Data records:
——

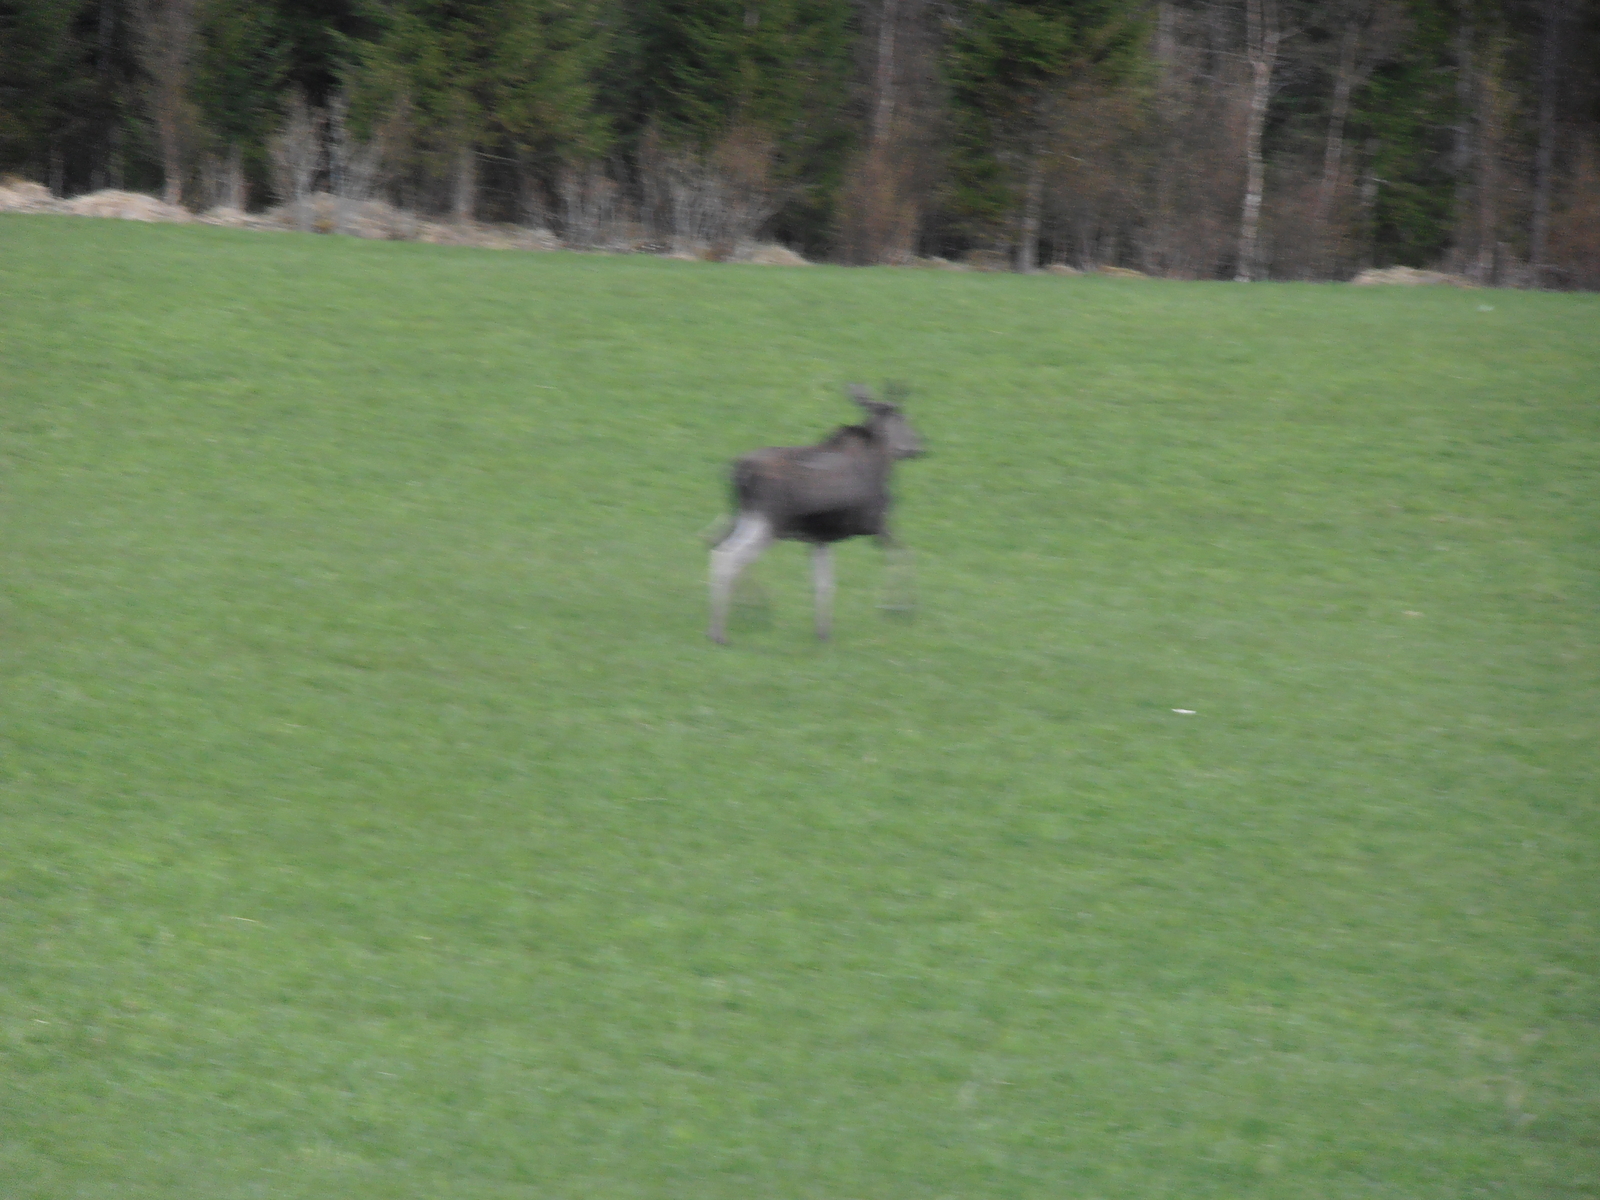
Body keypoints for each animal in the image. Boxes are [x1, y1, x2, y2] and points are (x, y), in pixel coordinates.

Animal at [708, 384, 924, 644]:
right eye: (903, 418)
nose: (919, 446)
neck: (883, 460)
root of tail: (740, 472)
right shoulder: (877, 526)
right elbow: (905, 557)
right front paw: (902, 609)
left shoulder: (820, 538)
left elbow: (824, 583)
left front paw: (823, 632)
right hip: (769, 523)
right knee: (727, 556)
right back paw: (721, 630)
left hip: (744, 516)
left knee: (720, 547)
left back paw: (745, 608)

——

:: Problem to solve ::
Of the lines above, copy each one that contains the word "right".

:: Exercise result ::
right eye: (903, 418)
right shoulder: (877, 526)
right elbow: (905, 557)
right front paw: (902, 609)
right hip: (769, 523)
right knee: (727, 556)
right back paw: (721, 630)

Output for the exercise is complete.